The process of the evaluation may vary depending on the examiner working with the family. In general, the following are included as components of the process:
Many parents ask if their child should “study” any specific material prior to their evaluation appointments. Attempting to study prior to the testing is not beneficial, as the examiner’s goal is to obtain an accurate picture of a child’s typical functioning. However, there are things that both parents and children can do to be well prepared for the evaluation.
Prior to the initial assessment appointment, parents should talk to their child about the evaluation process. This will help to ease any anxiety or confusion they may have. Explain that the reason for the evaluation is to better understand how those who care about him or her the most can help them improve at school and in other areas of their life.

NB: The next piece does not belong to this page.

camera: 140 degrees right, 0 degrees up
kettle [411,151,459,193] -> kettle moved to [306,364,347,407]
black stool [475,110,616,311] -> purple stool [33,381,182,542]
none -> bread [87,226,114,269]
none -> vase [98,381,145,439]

If the child wears glasses and/or hearing aids, it is important to bring these to the appointments. Additionally, if the child takes any medication, they should take the medication as prescribed on the day of the assessment. It is also a good idea to bring a quiet activity for the child to engage in while in the examiner’s office, should there be a break or short wait on the evaluation day. A preferred activity may also help make them more comfortable in an unfamiliar environment. Furthermore, children should get a good night of sleep the day before and eat a hearty breakfast the morning of. Parents may also want to pack a snack and drink for their child on the day of the assessment, since appointments can run long.
It is often helpful for parents to write down their thoughts and concerns about their child prior to the evaluation. This way, they will have notes to help them remember all that they want to express to the examiner.

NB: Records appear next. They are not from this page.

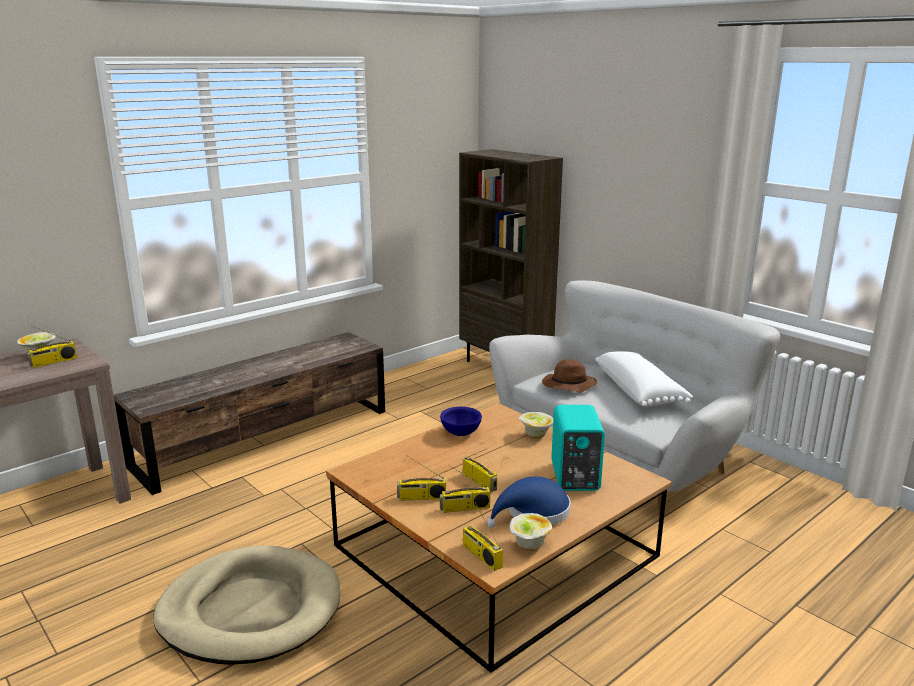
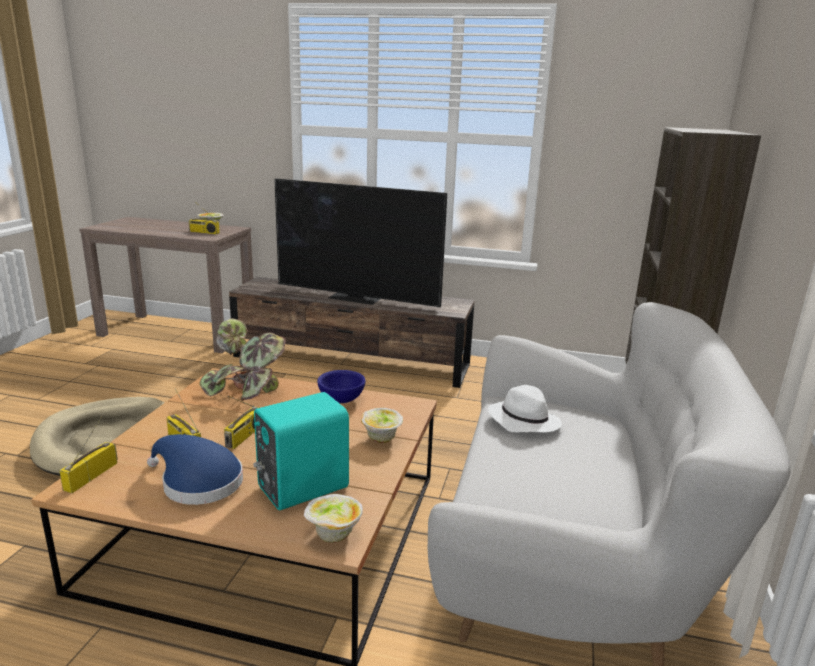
camera: 55 degrees right, 0 degrees up
radio [397,455,446,501] -> none
bowl [510,513,552,551] -> bowl moved to [304,494,363,543]
brown hat [542,359,597,393] -> white hat [488,385,562,433]
white pillow [595,351,693,406] -> none
none -> potted plant [199,319,286,401]
none -> television [274,178,447,307]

The information included in a psychoeducational evaluation report is not only valuable for parents to better understand their child’s functioning across many areas, but it also may be useful to professionals who regularly work with the child and participate in their care. This may include the school team (i.e., teachers, principals, and school counselors), private tutors, physicians, and/or other mental health professionals.
In some cases, schools may require that a student receive a comprehensive psychoeducational evaluation prior to granting accommodations or intervention services. Some example outcomes following an evaluation may be provision of accommodations within the classroom setting, such as extra time for tests, or a discussion of a formalized learning plan, such as creation of an IEP or Section 504 accommodation plan. Evaluation documentation may also be needed when applying for accommodations for standardized tests, including the ACT and SAT. Parents should be sure to let the examiner know if they plan to use the evaluation report for a specific purpose, as the examiner may want to document additional information in the report, depending on its intended audience.
Although the process of obtaining a psychoeducational evaluation can sometimes feel overwhelming, parents should feel assured that it is a road that many other families have traveled. It is an important first step in pinpointing learning challenges so that the appropriate supports can be put in place to help a child reach his or her full potential.